Improve the WordPress Visual Editor With These Cool Hacks
Plugins

WordPress 3.9 will feature the updated TinyMCE version 4 in core when it’s shipped next month.
Version 4 looks real nice. It’s got a completely new GUI, simple and faster dialogs, and new and improved APIs and default plugins and better code quality.
It’s also minimalistic. Buttons have been dumped for WordPress, such as the paste from Microsoft Word button (who uses that, anyway?). There are just 14 buttons.
What a lot of WordPress users don’t realize, though, is that there’s more to the WordPress Visual Editor – and its backend, TinyMCE – than meets the eye.
In this post, I’ll go over some quick improvements you can make to the Visual Editor as well as some handy plugins for even more functionality.

Enable Hidden Buttons
The Visual Editor is sparse. Yeah, minimalism is good and all that, but sometimes I just want more buttons!
There are a bunch of buttons included in TinyMCE that are disabled in WordPress. Luckily, it’s easy to enable them.
For example, to add a horizontal rule button to the first row of the visual editor, add the following code to your functions.php file:
{code=php}function add_more_buttons($buttons) {
$buttons[] = ‘charmap’;
return $buttons;
}
add_filter(“mce_buttons”, “add_more_buttons”);
If you want to add the horizontal rule button to display in the second row, use this filter hook instead:
{code=php}add_filter(“mce_buttons_2”, “enable_more_buttons”);
You can add as many buttons as you like, just repeat the buttons you want to return, for example:
{code=php}$buttons[] = ‘cut’;
$buttons[] = ‘copy’;
$buttons[] = ‘paste’;
Disabled buttons that you can enable include:
- Cut
- Copy
- Paste
- Formatselect
- Fontselect
- Fontsizeselect
- Styleselect
- Forecolor
- Backcolorpicker
- Charmap
- Visualaid
- Newdocument
And this is what the visual editor looks like when all of the hidden buttons are enabled on a third row:

Front-End Editing… Almost
When you’re writing articles in the backend of WordPress, previewing posts can become tedious each time you want to see what your work looks like after adding an image or formatting text.
While the distraction free writing mode takes away the clutter of the visual editor, it doesn’t emulate what your post will look like on the front-end.
Fortunately, there are a couple of simple hacks you can make – changing the width of the editor and matching your theme style – to style the visual editor to resemble your theme’s style.
Add the following code to your functions.php file:
{code=php}add_action( ‘after_setup_theme’, ‘wptuts_theme_setup’ );
function wptuts_theme_setup() {
set_user_setting( ‘dfw_width’, 1000 );
add_editor_style( array( ‘css/style1.css’, ‘css/style2.css’ ) );
}
In this example, the full width is 1000px, but you can change this value to whatever suits your theme.
The path to the CSS files is relative to your theme’s root folder, so if your WordPress site is in the root of your domain, the path would like be something like: wp-content/themes/your-theme/css/your-css-file.css
Some themes, like Twenty Fourteen and Twenty Thirteen, already use add_editor_style to style the visual editor to emulate the front-end, so check your theme doesn’t already have this feature turned on before trying it out.

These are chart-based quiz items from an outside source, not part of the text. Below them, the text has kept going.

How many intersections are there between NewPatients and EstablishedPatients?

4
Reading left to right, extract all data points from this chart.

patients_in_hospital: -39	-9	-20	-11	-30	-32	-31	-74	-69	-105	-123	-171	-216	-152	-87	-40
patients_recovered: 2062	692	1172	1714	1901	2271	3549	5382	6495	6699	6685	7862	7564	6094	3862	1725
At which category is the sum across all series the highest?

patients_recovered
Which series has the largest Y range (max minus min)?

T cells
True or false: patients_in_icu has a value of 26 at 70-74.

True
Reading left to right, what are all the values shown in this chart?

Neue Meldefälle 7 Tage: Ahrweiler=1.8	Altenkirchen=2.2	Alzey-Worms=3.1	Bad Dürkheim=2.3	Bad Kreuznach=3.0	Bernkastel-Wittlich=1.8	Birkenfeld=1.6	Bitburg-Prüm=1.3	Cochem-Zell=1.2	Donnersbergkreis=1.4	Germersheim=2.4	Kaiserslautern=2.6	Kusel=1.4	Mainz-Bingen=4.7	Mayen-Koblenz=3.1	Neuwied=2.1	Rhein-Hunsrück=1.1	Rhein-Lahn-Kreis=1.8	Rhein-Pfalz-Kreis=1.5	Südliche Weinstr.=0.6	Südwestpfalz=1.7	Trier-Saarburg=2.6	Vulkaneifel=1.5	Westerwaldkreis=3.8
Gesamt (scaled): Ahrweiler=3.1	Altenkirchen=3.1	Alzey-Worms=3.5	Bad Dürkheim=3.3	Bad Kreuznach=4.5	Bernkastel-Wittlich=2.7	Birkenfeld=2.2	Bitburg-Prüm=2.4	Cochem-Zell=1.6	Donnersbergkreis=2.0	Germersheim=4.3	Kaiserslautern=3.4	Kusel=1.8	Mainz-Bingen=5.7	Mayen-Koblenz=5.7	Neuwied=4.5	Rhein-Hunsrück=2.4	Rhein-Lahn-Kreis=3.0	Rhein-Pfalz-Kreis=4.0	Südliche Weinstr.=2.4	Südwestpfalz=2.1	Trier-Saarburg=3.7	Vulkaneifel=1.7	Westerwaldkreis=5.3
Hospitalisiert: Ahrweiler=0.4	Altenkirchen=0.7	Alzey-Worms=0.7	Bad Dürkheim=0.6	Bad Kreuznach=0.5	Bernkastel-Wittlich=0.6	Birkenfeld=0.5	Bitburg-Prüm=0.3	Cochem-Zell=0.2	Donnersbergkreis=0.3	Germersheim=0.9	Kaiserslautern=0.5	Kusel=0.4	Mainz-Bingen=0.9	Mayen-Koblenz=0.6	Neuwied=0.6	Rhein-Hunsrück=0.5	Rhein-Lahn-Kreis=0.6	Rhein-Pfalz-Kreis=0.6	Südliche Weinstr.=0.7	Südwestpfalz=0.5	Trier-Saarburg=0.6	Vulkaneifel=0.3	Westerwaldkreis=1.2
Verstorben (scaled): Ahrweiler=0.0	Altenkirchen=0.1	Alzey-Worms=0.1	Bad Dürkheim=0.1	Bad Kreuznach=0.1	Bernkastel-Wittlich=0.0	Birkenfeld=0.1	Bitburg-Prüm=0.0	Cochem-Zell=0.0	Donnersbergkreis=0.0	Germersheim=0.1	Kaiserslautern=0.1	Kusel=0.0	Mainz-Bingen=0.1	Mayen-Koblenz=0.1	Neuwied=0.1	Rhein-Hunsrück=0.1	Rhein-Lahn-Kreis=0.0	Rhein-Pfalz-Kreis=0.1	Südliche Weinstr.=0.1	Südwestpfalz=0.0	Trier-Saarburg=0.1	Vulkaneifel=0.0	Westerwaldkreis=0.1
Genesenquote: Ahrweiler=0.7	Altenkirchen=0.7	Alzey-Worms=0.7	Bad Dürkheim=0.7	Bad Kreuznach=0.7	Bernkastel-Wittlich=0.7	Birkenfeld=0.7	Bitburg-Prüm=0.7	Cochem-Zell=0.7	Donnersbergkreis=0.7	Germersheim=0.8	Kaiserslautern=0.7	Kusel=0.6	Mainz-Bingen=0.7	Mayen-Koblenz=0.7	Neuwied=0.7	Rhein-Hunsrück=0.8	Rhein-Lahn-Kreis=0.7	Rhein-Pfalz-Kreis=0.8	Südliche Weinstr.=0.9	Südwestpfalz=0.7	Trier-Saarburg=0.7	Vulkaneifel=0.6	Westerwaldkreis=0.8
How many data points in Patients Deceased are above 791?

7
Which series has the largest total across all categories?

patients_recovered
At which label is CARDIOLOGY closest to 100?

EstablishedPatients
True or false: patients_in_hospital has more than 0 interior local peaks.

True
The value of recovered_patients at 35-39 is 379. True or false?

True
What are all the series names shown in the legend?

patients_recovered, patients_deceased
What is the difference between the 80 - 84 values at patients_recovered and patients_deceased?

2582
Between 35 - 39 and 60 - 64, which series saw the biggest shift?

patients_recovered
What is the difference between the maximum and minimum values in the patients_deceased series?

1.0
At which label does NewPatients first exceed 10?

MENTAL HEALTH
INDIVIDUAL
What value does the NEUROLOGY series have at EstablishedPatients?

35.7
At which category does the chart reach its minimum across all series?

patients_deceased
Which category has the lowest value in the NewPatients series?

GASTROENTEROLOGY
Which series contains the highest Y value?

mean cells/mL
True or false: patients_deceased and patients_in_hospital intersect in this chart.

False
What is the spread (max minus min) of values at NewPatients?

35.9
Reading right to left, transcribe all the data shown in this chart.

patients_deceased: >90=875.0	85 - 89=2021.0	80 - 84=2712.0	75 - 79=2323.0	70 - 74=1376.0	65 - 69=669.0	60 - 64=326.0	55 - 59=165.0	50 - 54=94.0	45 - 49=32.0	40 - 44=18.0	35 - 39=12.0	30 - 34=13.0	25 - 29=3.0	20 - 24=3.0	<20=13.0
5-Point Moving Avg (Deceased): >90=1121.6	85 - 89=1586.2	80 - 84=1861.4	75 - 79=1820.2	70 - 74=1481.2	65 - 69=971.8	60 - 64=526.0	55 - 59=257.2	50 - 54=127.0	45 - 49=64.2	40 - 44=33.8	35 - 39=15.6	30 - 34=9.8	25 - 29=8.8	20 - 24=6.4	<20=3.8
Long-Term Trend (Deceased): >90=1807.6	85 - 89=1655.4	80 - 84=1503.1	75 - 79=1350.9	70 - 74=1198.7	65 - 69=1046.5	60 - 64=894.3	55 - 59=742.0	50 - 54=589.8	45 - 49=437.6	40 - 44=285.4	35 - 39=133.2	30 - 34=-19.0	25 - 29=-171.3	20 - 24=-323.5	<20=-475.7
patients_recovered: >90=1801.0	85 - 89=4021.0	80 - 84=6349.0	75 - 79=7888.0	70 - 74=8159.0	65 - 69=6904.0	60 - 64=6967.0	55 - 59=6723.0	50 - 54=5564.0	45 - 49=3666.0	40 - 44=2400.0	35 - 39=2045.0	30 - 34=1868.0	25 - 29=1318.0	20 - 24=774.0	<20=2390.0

While there text replicates what’s shown on the front-end, the headline remains the same:

Nevertheless, this method is a great way to see what your post will look like once published.
Thanks to the clever folks at WPTuts+ for this awesome snippet.
Advanced Editing With a Plugin
If you would rather not mess around with your theme files, there are a few great plugins that add advanced TinyMCE functionality to the visual editor.
TinyMCE Advanced
Add, remove, and arrange the buttons in the visual editor with TinyMCE Advanced. It includes 16 plugins for TinyMCE that are automatically enabled or disabled depending on what buttons are chosen.
Some of this plugin’s features include:
- Support for creating and editing tables
- Search and replace in the editor
- Editing inline CSS styles
- Adding and removing HTML tag attributes
TinyMCE Advanced is compatible with the latest version of WordPress (3.8.1).
In case you’re wondering: Due to the fact WordPress 3.9 will be released soon, this tutorial features images from the upcoming release.